The Web would be useless without search engines. But as good as Google and Yahoo are at finding online information, much on it remains hidden, or difficult to rank in search results. On Tuesday, however, Adobe took a major step toward opening up tens of millions of pages to Google and Yahoo. The company has provided the search engines with a specialized version of its Flash animation player that reveals information about text and links in Flash files. It’s a move that could be a boon to advertisers, in particular, who have traditionally had to choose between building a site that’s aesthetically pleasing and one that can be ranked in a Web search.
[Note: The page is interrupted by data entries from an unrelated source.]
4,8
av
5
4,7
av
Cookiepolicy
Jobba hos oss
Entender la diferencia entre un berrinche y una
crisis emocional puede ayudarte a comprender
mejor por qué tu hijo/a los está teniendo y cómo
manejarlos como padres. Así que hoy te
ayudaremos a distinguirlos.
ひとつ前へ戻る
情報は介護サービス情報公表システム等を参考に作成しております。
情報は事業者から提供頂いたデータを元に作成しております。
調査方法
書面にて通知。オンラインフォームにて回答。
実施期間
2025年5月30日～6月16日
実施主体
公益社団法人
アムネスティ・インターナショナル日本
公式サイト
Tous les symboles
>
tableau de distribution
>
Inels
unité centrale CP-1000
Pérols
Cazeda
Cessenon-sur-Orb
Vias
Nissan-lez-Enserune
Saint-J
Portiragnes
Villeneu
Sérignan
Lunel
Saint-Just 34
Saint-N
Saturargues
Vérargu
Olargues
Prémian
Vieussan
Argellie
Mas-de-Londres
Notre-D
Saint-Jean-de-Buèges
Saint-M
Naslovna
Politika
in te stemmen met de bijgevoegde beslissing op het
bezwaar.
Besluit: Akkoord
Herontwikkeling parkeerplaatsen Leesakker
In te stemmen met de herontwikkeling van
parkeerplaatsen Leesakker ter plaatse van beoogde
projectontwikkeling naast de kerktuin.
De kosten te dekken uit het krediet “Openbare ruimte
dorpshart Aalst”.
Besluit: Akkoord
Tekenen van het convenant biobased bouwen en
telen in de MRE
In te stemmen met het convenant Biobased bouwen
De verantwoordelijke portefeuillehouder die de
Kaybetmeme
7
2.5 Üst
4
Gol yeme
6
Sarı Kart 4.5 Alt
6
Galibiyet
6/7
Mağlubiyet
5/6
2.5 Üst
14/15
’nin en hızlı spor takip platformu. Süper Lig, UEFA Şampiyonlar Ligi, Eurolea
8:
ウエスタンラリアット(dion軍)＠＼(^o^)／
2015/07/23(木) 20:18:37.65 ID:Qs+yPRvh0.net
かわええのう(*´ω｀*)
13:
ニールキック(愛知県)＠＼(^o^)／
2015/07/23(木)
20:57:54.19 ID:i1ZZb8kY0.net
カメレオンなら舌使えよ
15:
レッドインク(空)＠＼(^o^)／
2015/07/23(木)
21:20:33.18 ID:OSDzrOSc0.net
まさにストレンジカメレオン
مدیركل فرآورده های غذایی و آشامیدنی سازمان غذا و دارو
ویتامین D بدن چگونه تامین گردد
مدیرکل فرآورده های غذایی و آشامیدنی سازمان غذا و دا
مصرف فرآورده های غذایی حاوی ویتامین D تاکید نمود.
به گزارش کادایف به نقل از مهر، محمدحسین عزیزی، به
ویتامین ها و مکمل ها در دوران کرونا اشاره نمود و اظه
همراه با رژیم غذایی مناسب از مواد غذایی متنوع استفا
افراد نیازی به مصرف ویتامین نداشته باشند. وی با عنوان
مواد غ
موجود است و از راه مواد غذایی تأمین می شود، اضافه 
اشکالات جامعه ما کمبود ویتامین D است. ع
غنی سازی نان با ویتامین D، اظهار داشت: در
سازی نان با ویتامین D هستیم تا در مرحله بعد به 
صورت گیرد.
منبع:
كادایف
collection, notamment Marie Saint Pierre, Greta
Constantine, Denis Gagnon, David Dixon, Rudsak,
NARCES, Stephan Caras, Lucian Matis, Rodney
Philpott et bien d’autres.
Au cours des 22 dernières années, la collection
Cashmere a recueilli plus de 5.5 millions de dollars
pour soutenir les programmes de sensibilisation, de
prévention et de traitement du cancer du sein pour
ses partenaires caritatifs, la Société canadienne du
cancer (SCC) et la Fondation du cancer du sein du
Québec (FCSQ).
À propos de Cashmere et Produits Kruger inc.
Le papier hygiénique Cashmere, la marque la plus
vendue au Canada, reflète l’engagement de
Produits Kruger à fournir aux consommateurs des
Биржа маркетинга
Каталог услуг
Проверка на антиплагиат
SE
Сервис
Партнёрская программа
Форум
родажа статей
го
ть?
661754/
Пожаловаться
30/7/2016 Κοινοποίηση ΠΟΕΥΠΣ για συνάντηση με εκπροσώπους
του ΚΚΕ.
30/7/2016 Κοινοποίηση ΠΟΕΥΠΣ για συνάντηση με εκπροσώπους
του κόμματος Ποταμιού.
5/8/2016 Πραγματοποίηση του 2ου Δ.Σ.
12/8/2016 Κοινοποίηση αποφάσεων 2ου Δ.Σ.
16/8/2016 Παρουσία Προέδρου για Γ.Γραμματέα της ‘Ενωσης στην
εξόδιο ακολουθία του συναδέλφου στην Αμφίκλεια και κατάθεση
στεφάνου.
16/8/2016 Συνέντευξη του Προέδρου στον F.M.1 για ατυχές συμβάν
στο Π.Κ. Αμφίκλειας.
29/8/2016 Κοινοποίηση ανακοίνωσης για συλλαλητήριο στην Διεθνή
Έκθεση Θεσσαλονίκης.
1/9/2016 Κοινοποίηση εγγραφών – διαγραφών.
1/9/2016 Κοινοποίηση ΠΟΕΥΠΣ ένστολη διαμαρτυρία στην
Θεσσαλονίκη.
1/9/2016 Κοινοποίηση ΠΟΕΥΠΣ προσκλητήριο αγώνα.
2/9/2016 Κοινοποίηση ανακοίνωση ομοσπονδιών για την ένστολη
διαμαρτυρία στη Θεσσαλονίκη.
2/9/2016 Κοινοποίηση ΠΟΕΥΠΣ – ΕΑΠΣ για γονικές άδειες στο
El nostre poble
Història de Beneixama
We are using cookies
The new software is required only to index Flash files, not to play them, says Justin Everett-Church, senior product manager for Adobe Flash Player. Web surfers don’t need to download a new Flash player, and content providers don’t have to change the way they write applications. “For end users, they’re going to see a lot more results and a lot better results,” says Everett-Church. “The perfect result may have been out there but trapped in a SWF [Shockwave Flash file]. But now they can find it.”
Currently, Google indexes nearly 71 million Flash files on the Internet (this number can be acquired by searching “filetype:swf”). These files have, to a limited degree, always been searchable. Before Adobe’s announcement, search engines were able to look at a Flash file and extract static text and links from it. But they couldn’t tell where on the Flash site the text fell–on the main page, for instance, or deep within the site–which made it difficult to evaluate its importance. Search engines would also miss moving text inside animations.
Adobe gave Google and Yahoo new Flash player technology that works in conjunction with the “spiders” that search engines use to index Web pages. (Microsoft, which has developed its own competitor to Flash, called Silverlight, is not publicly involved in Adobe’s initiative.) Spiders are autonomous programs that browse through the Web in a systematic fashion. Adobe’s new player allows these spiders to load Flash files, read the text and links, and click any buttons or tabs. This allows the spider to make inferences about the context in which a word or link occurs–something it couldn’t do before.
“Previously, content providers have had to make a trade-off between using a SWF [pronounced ‘swiff’] and searchability,” says Everett-Church. But now, he says, Adobe hopes that more people will feel comfortable developing visually appealing sites without forgoing search rank.
Analysts agree that it’s important to make more of the Web searchable, and Adobe’s move is crucial. However, it’s an intermediate step, says Peter Elst, a Flash platform consultant. While the move opens up more text and links to search engines, site designers should have “control over what exactly gets indexed and how it should be interpreted by a search engine,” Elst says. With conventional Web pages, designers exert that control by adding metadata and tags that describe their sites. But, Elst says, that’s not yet possible with the new Flash tools.
At this stage, says Elst, many Flash programmers are concerned about how Google and Yahoo will use their newly acquired information to rank sites. “As far as we know,” he says, “the data that gets indexed is just a raw dump, and no context is applied, making it difficult to figure out how you can actually use this to do search-engine optimization and get higher page ranks.”